*FOLGENDES BEARBEITEN*.
#1 Prüfe, ob die Aussagen (a), (b) und (c) mit dem Forumstext zur Rock Shox SID übereinstimmen, und beantworte jede mit Ja oder Nein samt den entscheidenden Worten des Textes als wörtliches Zitat.
(a) Der Fragesteller besitzt eine SID Ultimate 2021 mit Twistlock.
(b) Laut redlion genügt es, einfach einen Knopf auf die Gabel zu setzen.
(c) Orby hatte eine Recon, bei der sich der Seilzug aushängen ließ.
#2 Liefere die Fortsetzung des Forumstexts zur Rock Shox SID ab der Stelle, an der er aufhört.

*TEXT ZUR PRÜFUNG*.
# Rock Shox Sid Ultimate - Twistlock



## S-Works29 (14. April 2021)

Hallo zusammen,

ich habe eine SID Ultimate 2021 mit Twistlock.

Ich wuerde gerne komplett auf ein Lockout am Lenker verzichten.

Kennt jemand den Aufwand fuer den Umbau auf den kleinen Handhebel an der Gabelkrone? Ist dies ueberhaupt moeglich ohne das Innere der Gabel anzufassen?

Vielen Dank im Voraus!


----------



## Klein-Attitude (14. April 2021)

Einfach Twistlock und Kabel abbauen, ist ja Ptl , ist offen im Normalzustand.


----------



## MTB-News.de




----------



## me72 (14. April 2021)

Das wurde in einem Aufbau-Thread auch schon mal diksutiert. Da wurde gesagt, dass man entweder die komplette Patrone wechseln oder aber zumindest die Feder, die gegen den Remote-Zug wirkt, aushängen müsste.



Colt__Seavers schrieb:


> hängt vom Modell ab meine ich. bei der RS SID musst die eine komplett neue Patrone einbauen.
> man könnte da Teile mit jemanden tauschen der eine mit remote haben will





Orby schrieb:


> Hatte mal eine Recon, da konnte man den Seilzug aushängen und sie war dauerhaft im offenen Modus dann. War für mich OK.





redlion schrieb:


> Einfach nur einen Knopf draufsetzen geht allein schon deshalb nicht, weil in der Patrone ja eine Feder sein muss, die gegen den den Remote-Zug wirkt. Damit dieser beim Entsperren auch zuverlässig "zurückgezogen" wird. Ein einfacher Knopf würde also ständig wieder zurück springen.





taunusteufel78 schrieb:


> MotionControl raus, Spiralfeder aushängen, MC einbauen...




Die ganze Diskussion dazu kann man im Aufbauthread von @blubboo ab hier nachlesen.


----------



## Klein-Attitude (14. April 2021)

Daten zur Schätzung der Kamerapose:
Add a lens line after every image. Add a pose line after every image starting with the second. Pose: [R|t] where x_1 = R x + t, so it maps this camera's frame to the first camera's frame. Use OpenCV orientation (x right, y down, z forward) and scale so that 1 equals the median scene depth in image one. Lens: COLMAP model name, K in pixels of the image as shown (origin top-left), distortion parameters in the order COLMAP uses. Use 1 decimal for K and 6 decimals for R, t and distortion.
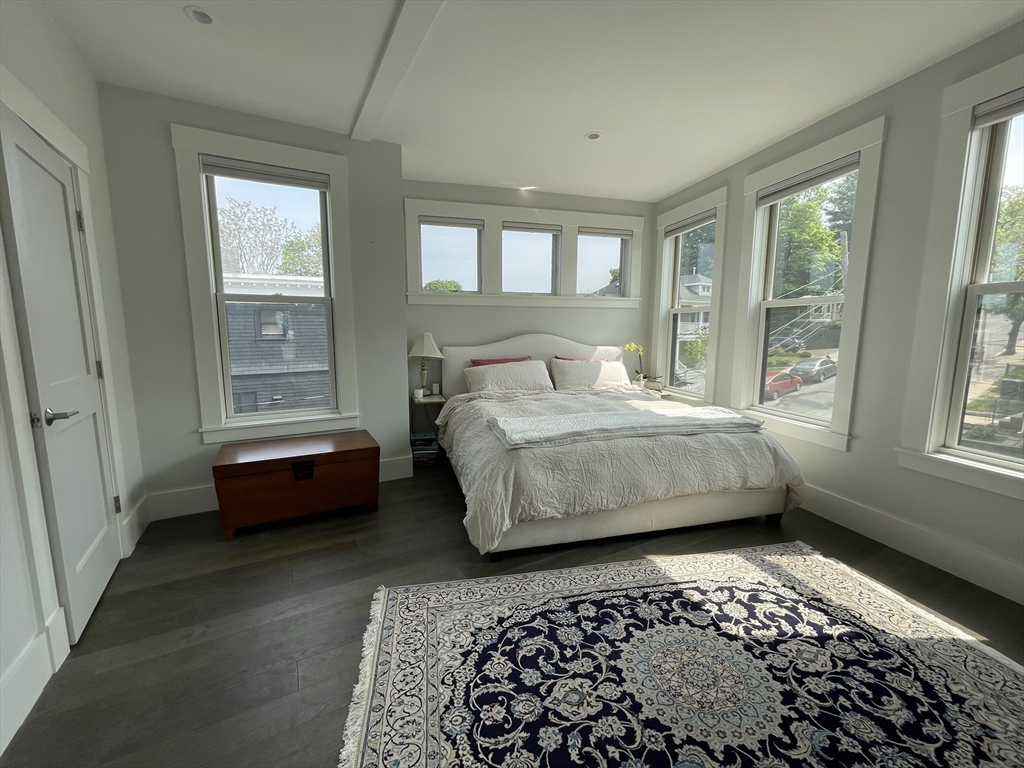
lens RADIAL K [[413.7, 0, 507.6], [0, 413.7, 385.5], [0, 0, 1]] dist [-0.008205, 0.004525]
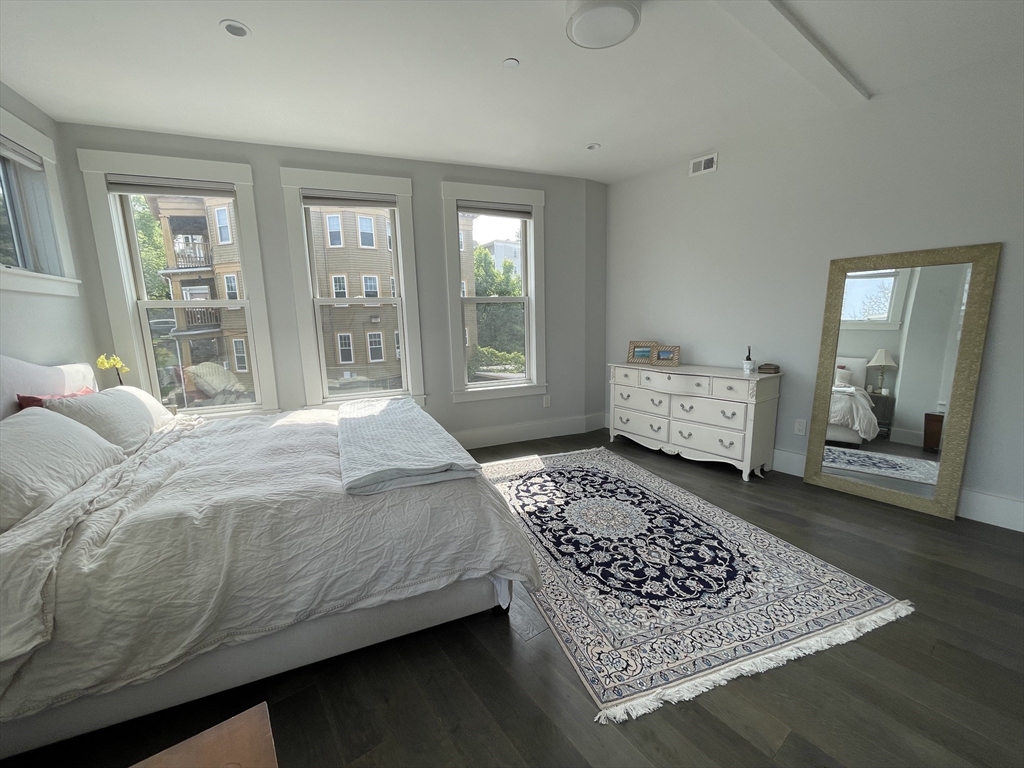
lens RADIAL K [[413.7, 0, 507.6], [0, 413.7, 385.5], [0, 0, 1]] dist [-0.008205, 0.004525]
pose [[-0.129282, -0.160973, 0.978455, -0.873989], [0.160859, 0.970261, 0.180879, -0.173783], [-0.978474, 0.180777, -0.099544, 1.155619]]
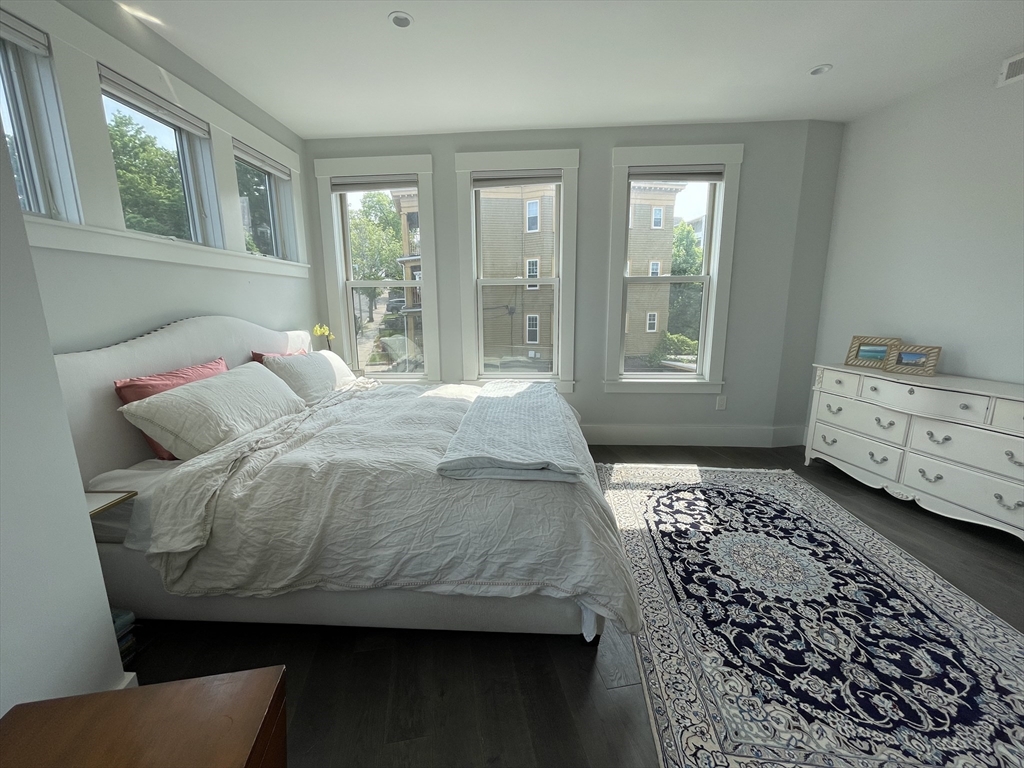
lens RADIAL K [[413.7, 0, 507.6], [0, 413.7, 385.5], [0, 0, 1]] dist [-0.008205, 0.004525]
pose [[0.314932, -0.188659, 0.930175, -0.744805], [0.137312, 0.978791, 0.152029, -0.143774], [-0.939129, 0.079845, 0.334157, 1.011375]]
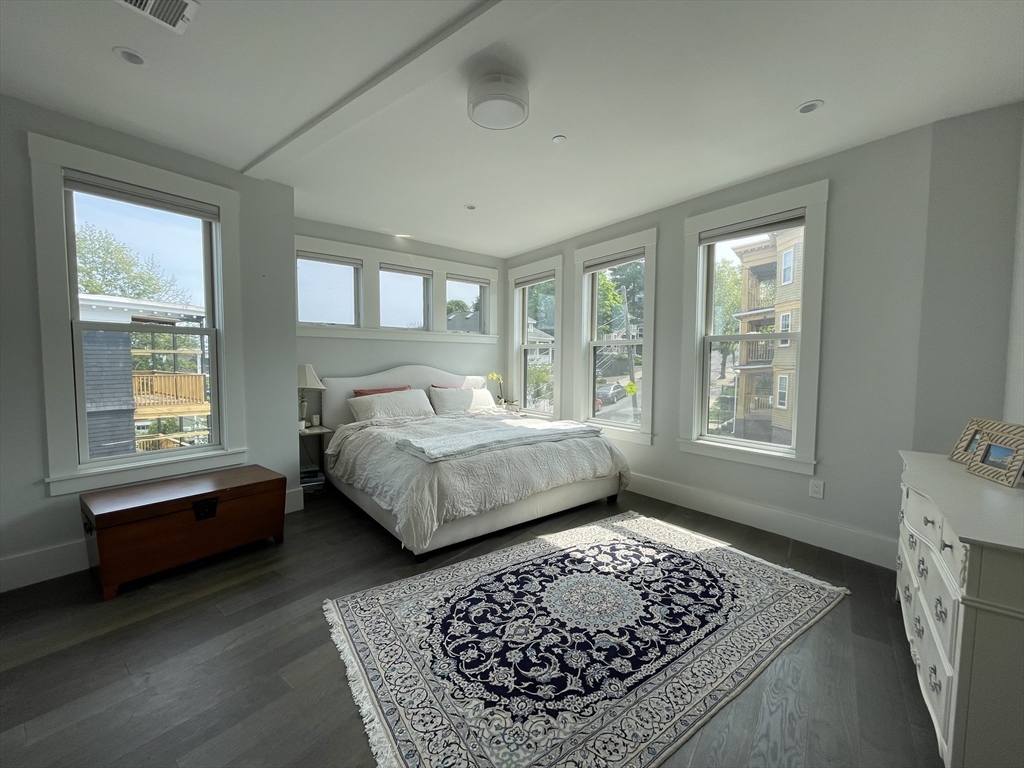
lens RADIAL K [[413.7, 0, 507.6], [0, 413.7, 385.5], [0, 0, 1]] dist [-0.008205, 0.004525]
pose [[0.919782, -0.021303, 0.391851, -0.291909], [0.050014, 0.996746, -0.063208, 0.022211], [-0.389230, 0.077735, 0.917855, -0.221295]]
--
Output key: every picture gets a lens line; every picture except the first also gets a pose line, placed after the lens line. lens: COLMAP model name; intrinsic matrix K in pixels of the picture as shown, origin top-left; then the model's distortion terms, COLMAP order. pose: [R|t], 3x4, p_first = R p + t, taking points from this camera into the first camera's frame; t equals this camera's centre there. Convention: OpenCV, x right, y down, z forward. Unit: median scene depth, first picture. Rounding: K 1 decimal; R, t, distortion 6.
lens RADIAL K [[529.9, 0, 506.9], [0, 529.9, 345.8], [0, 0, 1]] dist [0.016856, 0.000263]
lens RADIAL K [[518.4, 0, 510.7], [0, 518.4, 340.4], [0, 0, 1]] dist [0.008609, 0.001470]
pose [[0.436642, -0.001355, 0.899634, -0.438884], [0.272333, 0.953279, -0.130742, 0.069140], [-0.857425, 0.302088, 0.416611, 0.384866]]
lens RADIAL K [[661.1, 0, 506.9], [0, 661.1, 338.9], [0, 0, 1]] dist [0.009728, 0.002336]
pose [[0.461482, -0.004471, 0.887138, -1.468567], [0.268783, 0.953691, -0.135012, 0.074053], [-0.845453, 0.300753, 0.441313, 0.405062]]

*LÖSUNGEN*.
#1
(a) Ja: „ich habe eine SID Ultimate 2021 mit Twistlock.“
(b) Nein: „Einfach nur einen Knopf draufsetzen geht allein schon deshalb nicht, weil in der Patrone ja eine Feder sein muss, die gegen den den Remote-Zug wirkt.“
(c) Ja: „Hatte mal eine Recon, da konnte man den Seilzug aushängen und sie war dauerhaft im offenen Modus dann.“

#2
Bin davon ausgegangen, dass die Sid normal PTL ist, dann muss man nur Abbauen, wenn man noch manuel an der Brücke selber zumachen will, muss man natürlich noch auf Hebel  umbauen.


----------



## Reddi (14. April 2021)

jap... und dir noch was überlegen, wie du den Hebel in der blockierten Position arretierst. Der wird bei deiner Vorgehensweise nämlich sofort in die "offen"-Position zurückkehren, wenn du ihn loslässt.
Und ich stelle es mir irgendwie unlustig vor, beim Zielsprint im Wiegetritt eine Hand am Gabelholm zu haben, um den Lockout-Hebel festzuhalten...


----------



## me72 (14. April 2021)

redlion schrieb:


> Und ich stelle es mir irgendwie unlustig vor, beim Zielsprint im Wiegetritt eine Hand am Gabelholm zu haben, um den Lockout-Hebel festzuhalten...


Ich stell's mir eher lustig vor...  🤣


----------



## Reddi (14. April 2021)

Kommt eben drauf an, ob du als Fahrer oder als Zuschauer denkst.


----------



## S-Works29 (14. April 2021)

Vielen Dank fuer die schnellen Antworten.

Mein Gedanke war auch wie bei redlion, dass die Feststellung nur mit dauerhaft gedruecktem Hebel funktionieren wuerde aufgrund der Federrueckstellung.

Was fuer mich dagegen spricht, oder was fuer mich nicht eindeutig ist, ist der Rock Shox Ersatzteilkatalog.



			https://www.sram.com/globalassets/document-hierarchy/spare-parts/spare-parts-catalog/2021-rockshox-spare-parts-catalog.pdf
		


Auf Seite 85 sieht fuer mich die Innerei der Gabel identisch aus, der Unterschied scheint nur der Kopf zu sein.


----------



## Klein-Attitude (15. April 2021)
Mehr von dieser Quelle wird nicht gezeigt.